Medical Practitioners (No 2) Bill
Order for Second Reading read.
, in rising to move the second reading of this Bill, said, that he felt great difficulty in his position, inasmuch as the measure was one which required more power than he possessed in order to command the attention of the House. He would, however, endeavour to describe the present position of the medical profession and the objects of his Bill. There were at that time nineteen medical corporate bodies in the country. We had the College of Physicians, the College of Surgeons, the Apothecaries' Hall, the Universities of Oxford and Cambridge, both of which granted medical degrees. There was, also, the University of London, together with our other English Universities and Colleges. But there was no possibility by which a man belonging to any of those bodies could be recognised or known. He proposed by his Bill to remedy that evil, and to show that in doing so he was acting in conformity with the constitutional practice of the country. He found that every one of the great establishments of the country was regulated by a system of registration. The courts of law, the officers of the Army and Navy were registered, the clergy of the country were registered by their bishops, and if any of them were not so registered they would not be eligible to hold livings. He looked upon the condition of the medical profession as perfectly anomalous. Many of the evils which were now complained of in connection with the admission of improper persons to practise medicine would be completely remedied by his measure. This was a question of grave necessity, as the lives of many persons were placed in jeopardy from their ignorance of the competency of medical men, except from their title of "doctor" being placed upon their door. The profession itself suffered seriously by this system, for many individuals who had been mere tradesmen gave up their natural avocations for the purpose of vending quack medicines to the public. As the measure he now proposed was efficacious, simple, designed for the protection both of the public and of the profession by whom it was essentially required, he trusted the House would agree to the second reading.
Motion made and Question proposed,
"That the Bill be now read a Second Time."
said, he should be glad to know what was the intention of the Government with respect to this Bill, and if in the absence of the noble Lord the Home Secretary, no Member of the Ministry was prepared to make any statement with regard to it, he should feel it his duty—as the Bill was not in a form which he could altogether approve—to move its adjournment for some short period in order that it might be further considered.

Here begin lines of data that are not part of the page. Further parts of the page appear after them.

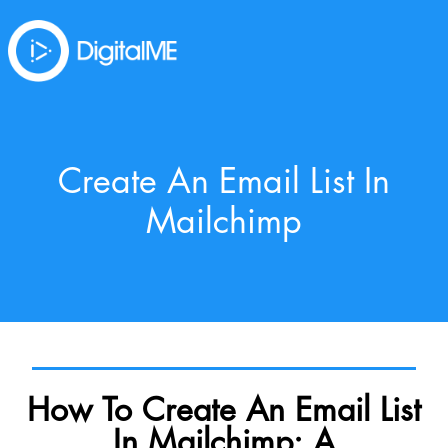
Create An Email List In
Mailchimp
How To Create An Email List
In Mailchimp: A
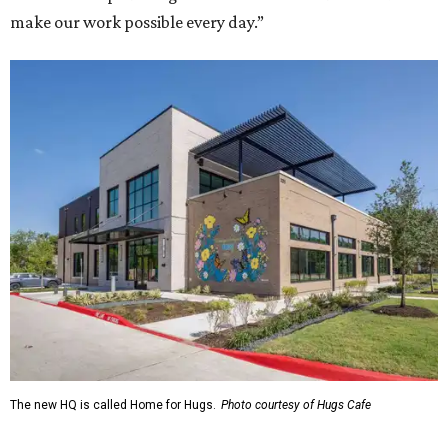
make our work possible every day.”
The new HQ is called Home for Hugs.
Photo courtesy of Hugs Cafe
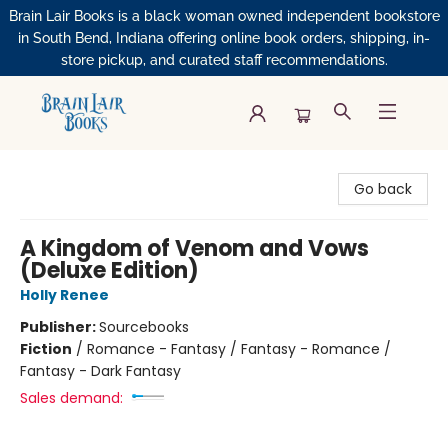
Brain Lair Books is a black woman owned independent bookstore
in South Bend, Indiana offering online book orders, shipping, in-
store pickup, and curated staff recommendations.
Brain Lair Books
Go back
A Kingdom of Venom and Vows
(Deluxe Edition)
Holly Renee
Publisher:
Sourcebooks
Fiction
/
Romance - Fantasy / Fantasy - Romance /
Fantasy - Dark Fantasy
Sales demand:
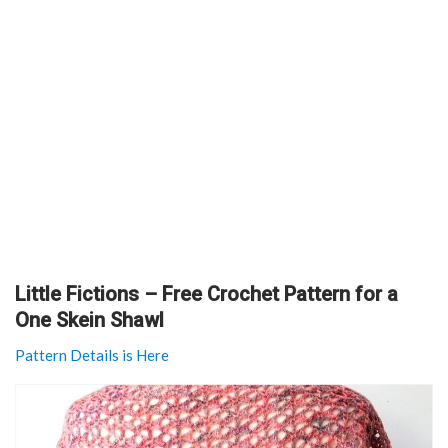
Little Fictions – Free Crochet Pattern for a
One Skein Shawl
Pattern Details is Here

said, he believed the hon. Member for Leitrim (Mr. Brady) had had some communication with the noble Lord the Secretary of State for the Home Department, who had stated that he had no objection whatever to the introduction of this Bill, and to its being read a second time. Under these circumstances he (Mr. Fitzroy) should not oppose the motion before the House.
said, it was his opinion that the Bill was a useful one, though there were some points in it upon which in Committee he should have to propose an amendment or two.
Motion agreed to.
Bill read 2o .
The House adjourned at half after six o'clock.